A team of students at Williamston High School is building an electronic device that helps people with autism or neurological impairments open their lockers. We look at Williamston’s Project HANDL.
Turning on the faucet. Tying your shoes. Opening your locker.
These are a few of the fine motor skills that most of us take for granted on a daily basis.
Can you imagine the frustration of not being able to access your possessions whenever you want?
A team of students at Williamston High School is building an electronic device that helps people with autism or neurological impairments open their locker, aptly named “Project HANDL.”
HANDL astands for Helping the Autistic and Neurodevelopmentally Disabled with Lockers.
The project is funded through the Lemelson Grant Program based at the Massachusetts Institute of Technology.
Williamston was one of only 14 schools across the country to receive the prestigious science innovation grant.
Now, the WHS InvenTeam is ready to start showing off their device to the public.
Student and InvenTeam member Emma Drake says the device can help students with all kinds of disabilities more easily access the books and binders during the school day.
“We are focusing specifically on fine motor skill disabilities, or cognitive disabilities,” says Drake.
“Whether they were physically unable to open the locker, or if they just have trouble remembering the combination.”
So, how did the students first become aware of this problem?
Drake points to a peer-to-peer special education program at Williamston called LINKS.
She says it was her participation in that group that helped spark the idea for Project HANDL.
“While they may not have directly expressed their frustrations, you can tell,” says Drake. “The number one thing with anybody who works with special education students is that they want to fit in.”
The device goes directly onto the combination dial that is on every locker. The locker’s specific combination is already programmed onto the device.
A motor controls the dial, allowing it to spin it in whichever direction is necessary. A laser mount on top of the device reflects light off the locker.
“When the laser reflects off the tape, it hits the sensor on the front of the device,” says John Hall, student at WHS.
“The program interprets this increase in light, and that’s how it knows where zero is. The program has the combination already entered into it and it knows the position of the dial – so then it turns in different directions after aligning itself with zero.”

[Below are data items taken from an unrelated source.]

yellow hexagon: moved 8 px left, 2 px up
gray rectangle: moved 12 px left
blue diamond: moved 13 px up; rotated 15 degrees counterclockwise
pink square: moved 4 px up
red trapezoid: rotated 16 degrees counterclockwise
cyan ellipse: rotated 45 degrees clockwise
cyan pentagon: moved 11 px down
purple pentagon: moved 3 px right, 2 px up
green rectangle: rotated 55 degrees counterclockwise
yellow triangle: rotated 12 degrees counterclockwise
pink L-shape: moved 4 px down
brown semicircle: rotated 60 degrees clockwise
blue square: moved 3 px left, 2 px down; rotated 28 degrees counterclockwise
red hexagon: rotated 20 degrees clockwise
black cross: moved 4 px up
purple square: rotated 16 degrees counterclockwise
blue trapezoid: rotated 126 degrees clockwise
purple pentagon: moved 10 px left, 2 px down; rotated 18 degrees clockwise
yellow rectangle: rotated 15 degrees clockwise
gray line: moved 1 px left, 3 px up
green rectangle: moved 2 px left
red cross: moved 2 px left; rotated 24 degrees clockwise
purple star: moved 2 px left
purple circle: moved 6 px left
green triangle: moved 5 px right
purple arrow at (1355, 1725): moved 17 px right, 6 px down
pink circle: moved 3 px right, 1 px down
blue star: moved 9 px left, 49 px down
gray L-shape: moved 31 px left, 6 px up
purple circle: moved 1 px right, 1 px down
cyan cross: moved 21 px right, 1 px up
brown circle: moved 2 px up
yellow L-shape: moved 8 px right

While the technical aspects are still being worked out – the InvenTeam admits the device is not finished – the public had a chance to observe the progress made on Project HANDL at a recent community event.
“It’s basically a public presentation where we invited stakeholders [in special education], community members and family members to see what we’ve done,” says Joe Rasmus, math teacher at Williamston.
InvenTeam is confident that their device will be a big help to their peers with disabilities.
“Being able to just hang out at your locker is something a lot of high school students take for granted,” says Drake.
“We want to extend that opportunity to those who may not have it now.”